Search code examples
hadoophbaseapache-pigbigdata

Moving data to HBASE using Pig


I tried moving 851 data in my hbase for that i created hbase using below command

create 'customers', 'customers_data'

i moved the files using pig script. My pig script is

STOCK_A = LOAD '/user/cloudera/xxx' USING PigStorage('|');
data = FILTER STOCK_A BY ( $0 matches '.*MH.*');
MH_DATA = FOREACH data GENERATE $1, $3, $4;
STORE MH_DATA into 'hbase://customers' USING org.apache.pig.backend.hadoop.hbase.HBaseStorage('customers_data:firstname, customers_data:lastname, customers_data:age');

i got 851 data using my pig command.
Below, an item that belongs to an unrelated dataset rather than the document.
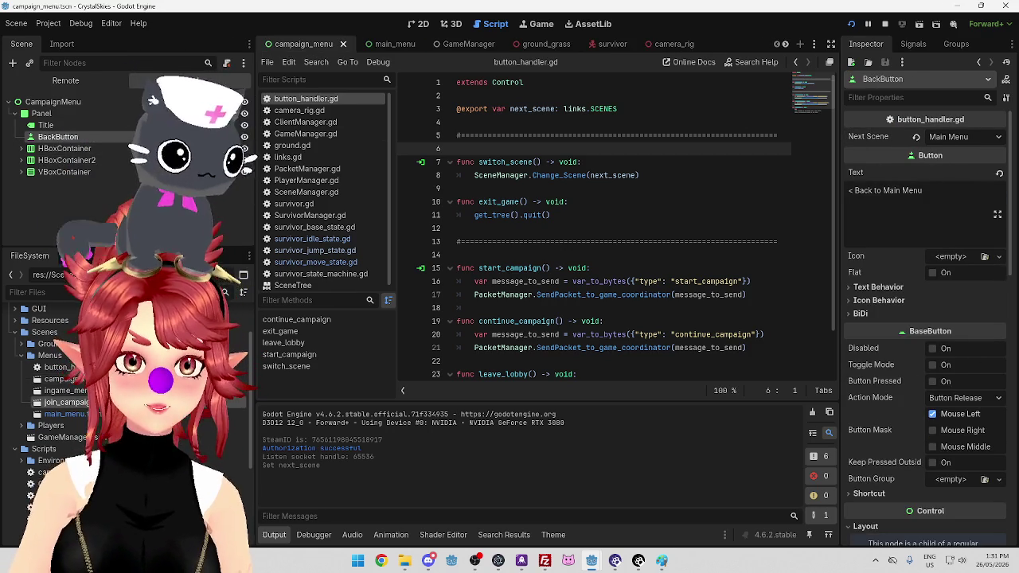
double_click(68, 402)
click(82, 160)
click(57, 137)
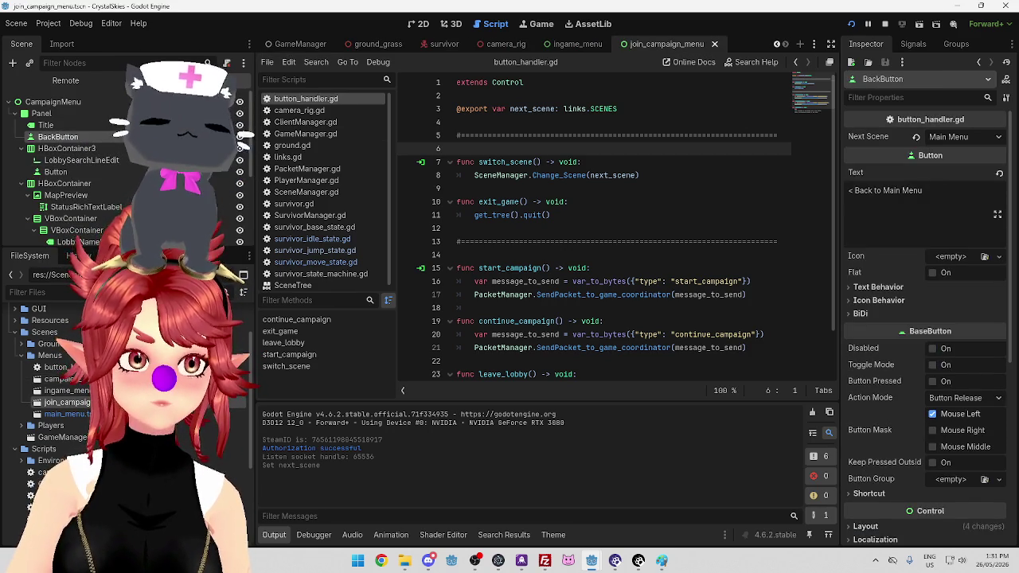
click(105, 173)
My data is

    (aman,george,22)
    (aman,george,22)
    (aman,george,22)
     .
     .
     .
     .
     .
    851 

but when i try to put this data in hbase using below command

PIG_CLASSPATH=/usr/lib/hbase/hbase.jar:/usr/lib/zookeeper/zookeeper-3.4.5-cdh4.4.0.jar /usr/bin/pig /home/cloudera/remot/pighl7

data that is getting stored in HBASE is

ROW                                         COLUMN+CELL                                                                                                                 
 \xB5~\x5C&                                 column=customers_data:firstname, timestamp=1478700582076, value=george
 \xB5~\x5C&                                 column=customers_data:lastname, timestamp=1478700582076, value=22

I cant find my 851 records as well as the third parameter. I don't know what i am doing wrong. Please help


Solution

  • After doing a lot of research and trail and error when i changed the row key from name to timestamp i solved my problem, As i am using using row key which is having same name as of others it always updates it.